I’ve used the TAU profiling suite on my project and highly recommend it. This was at the beginning of my work to port the code to use GPUs with OpenACC (since we didn’t want to use mixed-language programming with CUDA C++ or HIP, yet). I was able to do hotspot profiling with TAU to confirm the bottleneck of the CPU-only Fortran code that our collaborators pointed out a few years back:

fig05-ParaProf-stat-table

Plus, the developers at U of Oregon are friendly and very responsive (I’ve submitted a patch that was accepted into the code).

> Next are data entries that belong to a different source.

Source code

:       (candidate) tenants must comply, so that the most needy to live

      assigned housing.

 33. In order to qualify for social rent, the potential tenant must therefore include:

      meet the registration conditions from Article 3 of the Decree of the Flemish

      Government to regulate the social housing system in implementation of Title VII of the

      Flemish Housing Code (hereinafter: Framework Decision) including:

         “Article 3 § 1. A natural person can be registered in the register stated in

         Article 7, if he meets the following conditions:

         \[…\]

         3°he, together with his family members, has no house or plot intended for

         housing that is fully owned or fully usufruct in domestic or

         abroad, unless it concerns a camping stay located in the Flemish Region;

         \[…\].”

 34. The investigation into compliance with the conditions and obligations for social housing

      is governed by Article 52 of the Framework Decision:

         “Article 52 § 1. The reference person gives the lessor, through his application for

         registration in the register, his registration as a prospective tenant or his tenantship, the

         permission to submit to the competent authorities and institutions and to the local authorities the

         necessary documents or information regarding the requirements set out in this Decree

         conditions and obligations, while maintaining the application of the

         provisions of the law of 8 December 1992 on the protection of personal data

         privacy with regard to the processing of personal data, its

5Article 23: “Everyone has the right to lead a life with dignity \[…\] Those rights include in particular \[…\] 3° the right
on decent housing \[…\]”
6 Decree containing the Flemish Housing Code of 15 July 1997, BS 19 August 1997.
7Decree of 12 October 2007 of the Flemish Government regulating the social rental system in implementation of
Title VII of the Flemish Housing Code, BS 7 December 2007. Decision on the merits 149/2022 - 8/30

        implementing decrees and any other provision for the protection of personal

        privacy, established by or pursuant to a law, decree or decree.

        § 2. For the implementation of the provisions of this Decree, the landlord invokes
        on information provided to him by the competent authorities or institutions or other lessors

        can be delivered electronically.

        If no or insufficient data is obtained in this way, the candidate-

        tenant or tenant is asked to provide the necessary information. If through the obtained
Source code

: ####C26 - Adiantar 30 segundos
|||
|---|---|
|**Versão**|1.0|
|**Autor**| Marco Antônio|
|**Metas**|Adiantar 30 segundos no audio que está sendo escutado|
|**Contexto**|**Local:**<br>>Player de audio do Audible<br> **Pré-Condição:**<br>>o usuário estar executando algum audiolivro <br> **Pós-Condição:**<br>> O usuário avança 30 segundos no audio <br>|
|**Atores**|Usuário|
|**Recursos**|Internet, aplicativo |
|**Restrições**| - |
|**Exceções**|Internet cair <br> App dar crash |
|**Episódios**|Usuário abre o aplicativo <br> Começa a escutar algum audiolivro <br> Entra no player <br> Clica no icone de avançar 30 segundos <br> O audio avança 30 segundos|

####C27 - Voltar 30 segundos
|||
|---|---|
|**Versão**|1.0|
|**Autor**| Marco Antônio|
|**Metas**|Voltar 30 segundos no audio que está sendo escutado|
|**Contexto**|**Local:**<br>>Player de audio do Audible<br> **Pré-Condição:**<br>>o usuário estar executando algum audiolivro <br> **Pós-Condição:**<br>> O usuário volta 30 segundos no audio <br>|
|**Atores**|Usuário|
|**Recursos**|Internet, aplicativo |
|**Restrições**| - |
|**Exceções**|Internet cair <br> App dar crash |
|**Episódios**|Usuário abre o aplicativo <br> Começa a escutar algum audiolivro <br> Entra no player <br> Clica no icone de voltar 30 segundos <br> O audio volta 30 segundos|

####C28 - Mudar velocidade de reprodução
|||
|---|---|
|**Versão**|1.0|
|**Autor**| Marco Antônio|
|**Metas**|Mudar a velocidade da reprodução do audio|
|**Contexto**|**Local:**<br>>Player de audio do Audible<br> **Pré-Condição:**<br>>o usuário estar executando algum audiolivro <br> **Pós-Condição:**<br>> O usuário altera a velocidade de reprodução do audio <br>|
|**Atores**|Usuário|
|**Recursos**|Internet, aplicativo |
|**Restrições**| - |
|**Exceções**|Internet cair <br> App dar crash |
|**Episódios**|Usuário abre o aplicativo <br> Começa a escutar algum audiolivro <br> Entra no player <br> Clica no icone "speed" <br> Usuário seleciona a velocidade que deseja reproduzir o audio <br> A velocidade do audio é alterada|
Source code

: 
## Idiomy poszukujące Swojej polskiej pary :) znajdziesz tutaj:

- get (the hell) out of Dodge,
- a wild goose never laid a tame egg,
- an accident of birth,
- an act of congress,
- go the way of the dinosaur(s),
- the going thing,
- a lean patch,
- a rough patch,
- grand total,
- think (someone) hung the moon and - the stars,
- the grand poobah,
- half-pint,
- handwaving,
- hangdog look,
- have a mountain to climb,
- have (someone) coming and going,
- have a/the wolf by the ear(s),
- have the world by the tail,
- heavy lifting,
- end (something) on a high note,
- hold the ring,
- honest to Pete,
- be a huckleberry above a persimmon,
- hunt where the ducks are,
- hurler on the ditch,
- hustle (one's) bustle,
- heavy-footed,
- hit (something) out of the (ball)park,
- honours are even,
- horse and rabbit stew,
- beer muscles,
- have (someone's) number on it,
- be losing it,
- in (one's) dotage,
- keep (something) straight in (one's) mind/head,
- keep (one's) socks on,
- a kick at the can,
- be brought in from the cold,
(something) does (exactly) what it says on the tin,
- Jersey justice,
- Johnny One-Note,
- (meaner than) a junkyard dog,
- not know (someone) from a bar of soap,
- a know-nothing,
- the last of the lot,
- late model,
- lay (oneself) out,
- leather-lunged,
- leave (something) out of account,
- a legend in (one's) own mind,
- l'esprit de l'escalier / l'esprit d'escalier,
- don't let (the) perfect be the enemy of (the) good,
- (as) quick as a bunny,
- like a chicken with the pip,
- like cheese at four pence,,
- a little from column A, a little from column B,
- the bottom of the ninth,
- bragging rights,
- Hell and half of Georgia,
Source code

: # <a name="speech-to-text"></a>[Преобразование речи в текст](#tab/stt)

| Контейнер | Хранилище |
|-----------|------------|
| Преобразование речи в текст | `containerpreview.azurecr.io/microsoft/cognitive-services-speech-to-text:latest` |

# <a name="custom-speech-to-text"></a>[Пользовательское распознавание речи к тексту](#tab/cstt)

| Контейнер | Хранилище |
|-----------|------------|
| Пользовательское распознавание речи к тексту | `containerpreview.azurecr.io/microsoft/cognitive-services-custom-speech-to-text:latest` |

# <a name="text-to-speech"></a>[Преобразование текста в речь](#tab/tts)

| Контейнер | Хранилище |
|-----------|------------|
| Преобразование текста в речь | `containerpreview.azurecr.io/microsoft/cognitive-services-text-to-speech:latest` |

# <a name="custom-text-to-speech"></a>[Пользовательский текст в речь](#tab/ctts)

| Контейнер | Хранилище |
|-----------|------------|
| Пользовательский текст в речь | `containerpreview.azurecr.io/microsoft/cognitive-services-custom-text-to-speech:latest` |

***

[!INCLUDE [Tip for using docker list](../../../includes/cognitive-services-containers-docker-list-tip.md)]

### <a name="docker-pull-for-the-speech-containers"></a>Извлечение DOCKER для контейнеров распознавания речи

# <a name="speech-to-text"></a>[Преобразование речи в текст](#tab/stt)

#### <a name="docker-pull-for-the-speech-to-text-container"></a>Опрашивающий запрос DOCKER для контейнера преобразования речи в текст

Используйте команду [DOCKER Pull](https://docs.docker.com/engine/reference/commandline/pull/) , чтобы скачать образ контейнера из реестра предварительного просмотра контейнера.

@adenchfi To answer your original question, TAU is able to do 1 (timing), 4 (callpath), and 5 (MPI and OpenMP). You might want to check out the recording from this tutorial on TAU usage at OLCF.

I’ve also used HPCToolkit that @fluidnumerics_joe mentioned above to look at MPI communication patterns in the code, which turned out to be mostly collective routines like MPI_Bcast and MPI_Reduce. HPCToolkit can do a lot more than that – it’s a very powerful toolkit, after all. I would recommend starting with the slides from this workshop at NERSC. During that workshop the HPCToolkit dev team helped us profile our code, which was unique in the sense that it uses MPI, OpenMP, OpenACC, the MAGMA linear algebra library, as well as NVIDIA Multi-Process Service – the last item was not yet well supported by HPCToolkit back then.

I also have an ongoing project with @Arjen, @jeremie.vandenplas, and @Lenore involving item number 3 (memory usage). So far our approach involves mining data from /proc/ and calling getrusage() C system call on Linux.

For item number 2 (I/O) I’ve heard about the Darshan I/O profiler. It’s installed and enabled by default on Summit and Perlmutter.

For item number 6 (register usage) I think I remember reading that PAPI can do exactly that – tapping into hardware sensors and hardware counters.

1 Like

@ivanpribec I’ve heard of LIKWID before but haven’t used it yet. Does it basically provide the same info that hwloc can give you, or much more than that?